A number of studies have described the problems of caregivers of persons with dementia. Among these problems are loss of support from a life partner, social isolation, and difficulties in making complicated financial, legal and social decisions. The burden of care is considerable in economic, emotional and physical terms, and translates in many cases as increased physical and psychological morbidity.1

In the interesting study by Alonso Babarro et al, no significant reductions were found in the burden of care in caregivers who participated in the ALOIS program. These results are consistent with the findings of two recent systematic reviews that found no conclusive evidence to support the use of interventions based on technologies such as the telephone or personal computer, caretaker education or training, or highly specialized multidimensional strategies for training caregivers.2,3

Should these results be interpreted to mean that the interventions we might use for caregivers of patients with dementia have no effect? Although the reviews suggest this interpretation, the questionable methodological quality of the clinical trials carried out to date makes it impossible to state categorically that support interventions for caregivers of patients with Alzheimer's disease and other dementias are not effective. Most studies included small numbers of patients, did not ensure that the groups were comparable for all co-interventions, and recorded different outcome variables. On the other hand, some well-designed studies4-6 obtained favorable results for caregivers.

Studies now under way or whose results are now being analyzed may be of great help in clarifying the effectiveness of interventions aimed at caregivers of patients with dementia. Notable among these studies is the REACH project (Resources for Enhancing Alzheimer´s Caregiver Health), a multicenter trial that will evaluate different psychosocial interventions and their impact on health and well-being in 1222 caregivers residing in six cities in the USA.7

Patients with Alzheimer´s disease have a mean live expectancy of 7 to 10 years from the time of diagnosis. Given that the care needs change in persons with a disease of this nature, future research should attempt to evaluate the impact of the disease on the caregiver in the long term, even after the patient has died. In this connection one recent article observed that more than 40% of the caregivers had clinical symptoms of depression during the final months of the patient´s life, and 30% had questionnaire scores that were suggestive of risk of depression one year after the patient had died.8 These figures are higher than those found for caregivers of patients with other terminal illnesses. A multitude of factors may account for this, but the main factors are that the caregivers face a long-term illness, and that the illness is associated with behavioral disorders which, in the final stages of the disease, create a high degree of dependence in the patient.

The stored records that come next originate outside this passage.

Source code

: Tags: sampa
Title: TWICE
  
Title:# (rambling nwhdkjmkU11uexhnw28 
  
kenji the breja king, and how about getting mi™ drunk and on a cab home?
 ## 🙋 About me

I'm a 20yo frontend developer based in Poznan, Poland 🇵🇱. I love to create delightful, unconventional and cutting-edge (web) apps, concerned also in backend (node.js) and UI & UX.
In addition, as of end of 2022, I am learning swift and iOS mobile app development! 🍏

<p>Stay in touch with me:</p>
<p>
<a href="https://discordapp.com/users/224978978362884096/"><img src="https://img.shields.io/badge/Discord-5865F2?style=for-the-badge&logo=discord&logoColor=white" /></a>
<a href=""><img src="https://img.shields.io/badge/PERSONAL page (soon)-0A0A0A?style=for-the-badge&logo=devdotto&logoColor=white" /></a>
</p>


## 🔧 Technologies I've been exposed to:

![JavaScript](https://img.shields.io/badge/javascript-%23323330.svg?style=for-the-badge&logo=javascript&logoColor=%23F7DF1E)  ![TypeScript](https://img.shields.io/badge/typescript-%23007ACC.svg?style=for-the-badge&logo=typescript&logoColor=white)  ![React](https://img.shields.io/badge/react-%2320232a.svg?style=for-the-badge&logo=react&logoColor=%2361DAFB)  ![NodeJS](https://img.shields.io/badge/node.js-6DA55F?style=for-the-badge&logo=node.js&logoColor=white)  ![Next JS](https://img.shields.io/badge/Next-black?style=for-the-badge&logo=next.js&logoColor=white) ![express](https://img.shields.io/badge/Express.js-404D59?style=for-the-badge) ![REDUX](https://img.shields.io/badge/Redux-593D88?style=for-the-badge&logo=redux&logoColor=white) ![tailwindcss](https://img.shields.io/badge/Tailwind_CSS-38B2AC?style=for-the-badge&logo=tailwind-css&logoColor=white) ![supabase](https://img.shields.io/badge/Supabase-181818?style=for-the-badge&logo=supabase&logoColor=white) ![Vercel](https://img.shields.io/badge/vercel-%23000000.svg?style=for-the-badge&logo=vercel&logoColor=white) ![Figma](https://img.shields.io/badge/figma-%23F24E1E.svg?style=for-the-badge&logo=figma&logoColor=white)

Future clinical trials should examine interventions that have been evaluated and published previously, and should incorporate outcome variables that are common to other studies and which are easy to interpret by all interested parties, especially caregivers themselves.9 Caregivers occupy a very important place in a community´s health and social policies,10 and future research should concentrate on identifying those interventions able to prevent or minimize deterioration in mental health and loss of quality of life in caregivers.

Key Points

* Systematic reviews of clinical trials that evaluated support interventions for caregivers of patients with dementia have provided no conclusive results that support the effectiveness of these interventions.

* The results of many of these clinical trials should be interpreted with caution given their poor methodological quality.

* Studies with longer follow-up periods and that include greater numbers of patient-caregiver pairs would make it possible to determine whether interventions aimed at supporting caregivers are effective.